Le président Alpha Condé félicite ses forces de répression, par ricochet, en catapultant le tristement célèbre Ansoumane Camara Baffoé au poste de directeur général de la Police nationale.

Plus curieux encore, c’est le silence coupable de ce machin qui s’attribue le pompeux nom de communauté internationale. Comme dit l’adage, qui ne dit rien consent. On entend parler la CEDEAO, l’Union africaine et autres institutions que lorsque Alpha Condé est en difficulté, en ballotage et son régime menacé.

Si l’on voit débarquer à Conakry un certain Mohamed Ibn Chambas, représentant du secrétaire général de l’ONU en Afrique de l’ouest, ce que le pouvoir Condé est menacé de désintégration. Comme si cette communauté dite internationale n’était qu’un syndicat déguisé de dictateurs.
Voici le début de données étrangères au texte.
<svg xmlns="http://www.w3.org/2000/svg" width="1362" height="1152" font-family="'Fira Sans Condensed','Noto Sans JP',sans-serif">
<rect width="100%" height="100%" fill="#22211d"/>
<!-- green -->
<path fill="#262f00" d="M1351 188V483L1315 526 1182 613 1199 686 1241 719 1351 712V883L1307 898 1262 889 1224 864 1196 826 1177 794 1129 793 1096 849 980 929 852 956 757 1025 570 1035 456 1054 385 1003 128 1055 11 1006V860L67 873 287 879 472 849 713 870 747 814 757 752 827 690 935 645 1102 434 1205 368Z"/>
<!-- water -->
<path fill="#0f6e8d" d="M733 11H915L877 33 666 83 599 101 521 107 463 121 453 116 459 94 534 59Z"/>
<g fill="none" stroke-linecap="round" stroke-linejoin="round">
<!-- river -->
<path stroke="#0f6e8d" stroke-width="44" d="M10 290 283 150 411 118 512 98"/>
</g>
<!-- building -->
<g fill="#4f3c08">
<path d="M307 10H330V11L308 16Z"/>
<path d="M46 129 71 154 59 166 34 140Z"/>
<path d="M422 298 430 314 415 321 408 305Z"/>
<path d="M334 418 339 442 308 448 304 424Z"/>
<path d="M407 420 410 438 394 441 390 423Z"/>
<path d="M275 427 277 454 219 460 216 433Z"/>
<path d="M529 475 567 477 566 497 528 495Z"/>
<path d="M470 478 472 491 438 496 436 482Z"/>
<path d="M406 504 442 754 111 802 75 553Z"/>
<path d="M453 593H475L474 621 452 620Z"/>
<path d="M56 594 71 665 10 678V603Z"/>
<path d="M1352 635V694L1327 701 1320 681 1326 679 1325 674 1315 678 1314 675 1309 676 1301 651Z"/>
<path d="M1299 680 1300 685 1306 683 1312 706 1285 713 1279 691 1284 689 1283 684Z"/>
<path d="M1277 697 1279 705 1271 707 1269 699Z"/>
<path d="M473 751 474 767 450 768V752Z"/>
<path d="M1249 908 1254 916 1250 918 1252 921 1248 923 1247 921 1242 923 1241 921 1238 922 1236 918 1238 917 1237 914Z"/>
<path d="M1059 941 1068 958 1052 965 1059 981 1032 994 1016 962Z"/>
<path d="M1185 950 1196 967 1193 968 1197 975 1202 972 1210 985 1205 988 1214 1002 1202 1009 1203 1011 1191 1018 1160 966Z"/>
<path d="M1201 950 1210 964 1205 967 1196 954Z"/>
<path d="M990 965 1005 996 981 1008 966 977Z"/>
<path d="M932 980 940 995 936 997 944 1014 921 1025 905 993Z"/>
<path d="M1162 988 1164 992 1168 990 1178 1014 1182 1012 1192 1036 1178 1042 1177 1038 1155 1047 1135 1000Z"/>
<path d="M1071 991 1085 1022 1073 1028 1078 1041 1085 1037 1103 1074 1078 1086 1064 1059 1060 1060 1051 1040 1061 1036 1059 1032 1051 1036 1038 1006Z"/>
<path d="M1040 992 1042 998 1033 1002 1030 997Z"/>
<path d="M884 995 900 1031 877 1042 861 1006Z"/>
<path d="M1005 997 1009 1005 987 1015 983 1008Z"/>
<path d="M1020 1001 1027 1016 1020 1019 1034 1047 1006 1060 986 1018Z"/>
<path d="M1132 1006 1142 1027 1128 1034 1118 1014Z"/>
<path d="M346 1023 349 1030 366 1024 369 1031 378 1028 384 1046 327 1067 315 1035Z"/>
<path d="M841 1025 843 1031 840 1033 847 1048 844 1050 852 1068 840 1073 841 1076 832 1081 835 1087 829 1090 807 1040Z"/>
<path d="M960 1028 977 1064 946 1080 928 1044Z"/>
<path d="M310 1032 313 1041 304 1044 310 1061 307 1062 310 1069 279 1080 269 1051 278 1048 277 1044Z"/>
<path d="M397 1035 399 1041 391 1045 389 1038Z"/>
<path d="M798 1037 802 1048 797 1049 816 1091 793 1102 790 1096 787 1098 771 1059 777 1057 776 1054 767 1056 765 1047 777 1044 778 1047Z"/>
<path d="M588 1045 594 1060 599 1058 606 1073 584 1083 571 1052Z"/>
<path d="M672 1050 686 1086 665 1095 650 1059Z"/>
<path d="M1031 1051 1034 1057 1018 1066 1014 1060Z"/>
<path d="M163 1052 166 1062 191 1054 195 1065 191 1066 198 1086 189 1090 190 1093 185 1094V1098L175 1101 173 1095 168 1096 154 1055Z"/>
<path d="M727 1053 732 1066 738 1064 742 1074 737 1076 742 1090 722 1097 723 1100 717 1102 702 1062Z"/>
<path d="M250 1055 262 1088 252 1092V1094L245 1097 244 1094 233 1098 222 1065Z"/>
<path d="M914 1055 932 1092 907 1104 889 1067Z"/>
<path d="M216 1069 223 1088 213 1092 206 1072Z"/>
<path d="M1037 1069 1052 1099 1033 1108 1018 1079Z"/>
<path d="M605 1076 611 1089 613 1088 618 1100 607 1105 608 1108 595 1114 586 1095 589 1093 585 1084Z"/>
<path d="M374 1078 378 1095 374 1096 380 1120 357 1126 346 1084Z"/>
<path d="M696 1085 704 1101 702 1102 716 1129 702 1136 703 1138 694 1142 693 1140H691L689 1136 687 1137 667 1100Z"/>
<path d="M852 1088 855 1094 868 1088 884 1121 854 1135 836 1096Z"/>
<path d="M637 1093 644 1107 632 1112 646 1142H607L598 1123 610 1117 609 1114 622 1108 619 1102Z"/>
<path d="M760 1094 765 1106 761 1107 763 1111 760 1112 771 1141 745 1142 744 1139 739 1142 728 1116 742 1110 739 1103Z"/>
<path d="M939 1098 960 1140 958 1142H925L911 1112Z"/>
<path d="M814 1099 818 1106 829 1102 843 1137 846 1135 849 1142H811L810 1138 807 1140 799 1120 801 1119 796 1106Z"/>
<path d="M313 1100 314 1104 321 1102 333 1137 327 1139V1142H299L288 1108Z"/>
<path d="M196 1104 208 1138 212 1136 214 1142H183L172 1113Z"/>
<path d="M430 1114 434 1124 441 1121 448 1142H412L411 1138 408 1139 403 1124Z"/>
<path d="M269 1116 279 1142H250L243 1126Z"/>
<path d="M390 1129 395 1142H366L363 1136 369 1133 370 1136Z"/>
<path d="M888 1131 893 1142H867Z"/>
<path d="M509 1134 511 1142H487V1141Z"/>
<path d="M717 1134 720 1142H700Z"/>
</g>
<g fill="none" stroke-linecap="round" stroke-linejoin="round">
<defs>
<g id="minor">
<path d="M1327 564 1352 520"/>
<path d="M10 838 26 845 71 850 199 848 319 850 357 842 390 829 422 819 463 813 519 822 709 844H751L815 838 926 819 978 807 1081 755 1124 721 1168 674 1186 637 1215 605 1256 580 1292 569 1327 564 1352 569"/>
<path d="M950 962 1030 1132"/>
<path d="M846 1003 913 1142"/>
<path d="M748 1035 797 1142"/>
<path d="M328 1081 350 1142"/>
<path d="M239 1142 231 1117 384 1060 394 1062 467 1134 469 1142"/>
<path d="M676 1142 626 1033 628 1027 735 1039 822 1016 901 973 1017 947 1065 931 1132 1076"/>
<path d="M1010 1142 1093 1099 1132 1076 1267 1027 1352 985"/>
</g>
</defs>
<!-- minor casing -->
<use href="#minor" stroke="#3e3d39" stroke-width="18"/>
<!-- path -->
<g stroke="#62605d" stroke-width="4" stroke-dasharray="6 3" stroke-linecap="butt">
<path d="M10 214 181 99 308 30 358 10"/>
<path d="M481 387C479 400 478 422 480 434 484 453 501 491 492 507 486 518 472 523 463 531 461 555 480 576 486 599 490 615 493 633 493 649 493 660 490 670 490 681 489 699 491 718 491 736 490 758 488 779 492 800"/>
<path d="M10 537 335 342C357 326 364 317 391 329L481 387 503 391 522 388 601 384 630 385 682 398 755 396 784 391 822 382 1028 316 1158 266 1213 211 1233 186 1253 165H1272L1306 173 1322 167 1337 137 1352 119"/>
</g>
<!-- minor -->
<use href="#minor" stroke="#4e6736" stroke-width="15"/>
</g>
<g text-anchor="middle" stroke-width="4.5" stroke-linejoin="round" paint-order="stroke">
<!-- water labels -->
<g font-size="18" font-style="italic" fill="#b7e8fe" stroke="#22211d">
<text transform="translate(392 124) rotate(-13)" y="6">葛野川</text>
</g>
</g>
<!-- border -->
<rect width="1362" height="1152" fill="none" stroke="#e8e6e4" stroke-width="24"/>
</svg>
Les institutions nationales ont aussi démontrer leur vassalité et leur totale dépendance à l’exécutif criminel. Ni le président de l’Assemblée nationale, ni celui de la Cour suprême, ni le machin du Conseil économique et dissocial… n’ont daigné, jusqu’ici, piper mot sur les crimes perpétrés par le pouvoir Condé. Tout se passe comme s’il n’y a pas un seul procureur en Guinée, qui a le pouvoir d’auto saisine pour mener une enquête.

Orphelin, le peuple de Guinée doit comprendre qu’il faut compter sur lui-même. Plus la peine d’accepter que ces « énergumènes » décident de son sort. Il doit reprendre son destin en main.